Have you ever wondered what you are made of? When you hear tales of people going through challenges, do you question their choices and imagine what you would do in the same situation?

Unfortunately, I know what I’m made of and even though the stuff I’m made of is courage and moxie, I still wish I’d never had to prove it.

You see, when I was in my 20′s I was mugged at gunpoint. I won’t go into the details because they are not pretty and they put the emphasis on my attacker and he does not deserve the attention, but I do want to share the very last part of the encounter.

After he had taken my belongings and gone through every pocket on my clothing, I thought it was over. But it wasn’t. He looked at me and said, “Now walk up the hill.” It’s one thing to take my stuff, but now he wanted to take my person!

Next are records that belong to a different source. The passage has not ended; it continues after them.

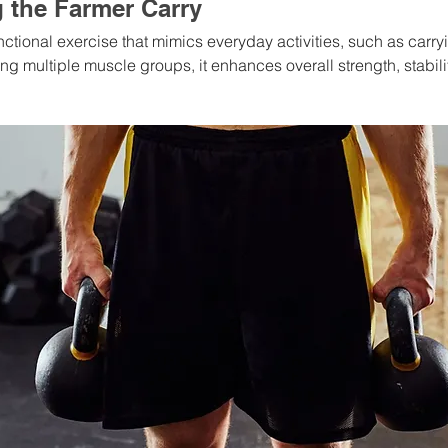
 the Farmer Carry
unctional exercise that mimics everyday activities, such as carry
 multiple muscle groups, it enhances overall strength, stabilit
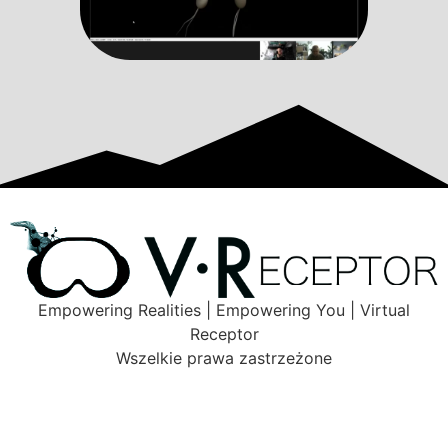
Empowering Realities | Empowering You | Virtual
Receptor
Wszelkie prawa zastrzeżone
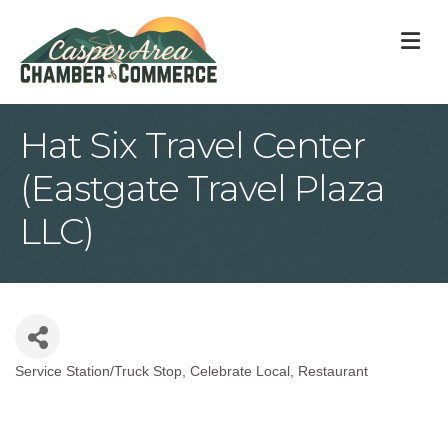
M
Hat Six Travel Center
(Eastgate Travel Plaza
LLC)
Service Station/Truck Stop
Celebrate Local
Restaurant
Categories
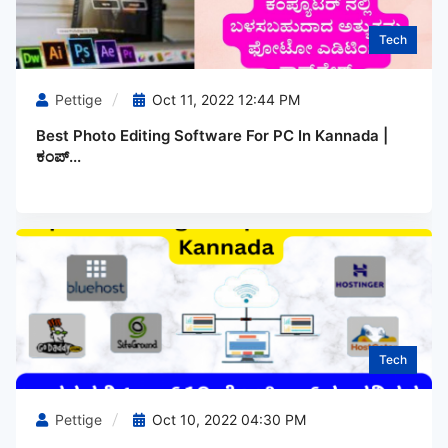
Tech
Pettige
Oct 11, 2022 12:44 PM
Best Photo Editing Software For PC In Kannada |
ಕಂಪ್...
Tech
Pettige
Oct 10, 2022 04:30 PM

I stood there looking at the ground and he lifted his gun and said, “I said walk up the hill!” I don’t know how to explain how I knew this, but I knew that if I went with him I was not going to make it out alive. I remember thinking, if the only choice I have left in life is where and when I die – then I choose here. I raised my head and looked him in the eyes and said quietly, but firmly, “I am not going with you.” Then I turned and walked into the street. I kept waiting for the gun to go off, to feel heat in my back. When I was in the middle of the street, I looked back and he was running up the hill.

This entire encounter took less than 5 minutes, but in those 5 minutes I learned more about myself than I ever knew. I learned that I am strong, that I have choices in any situation, that I am courageous, and that I have moxie to spare.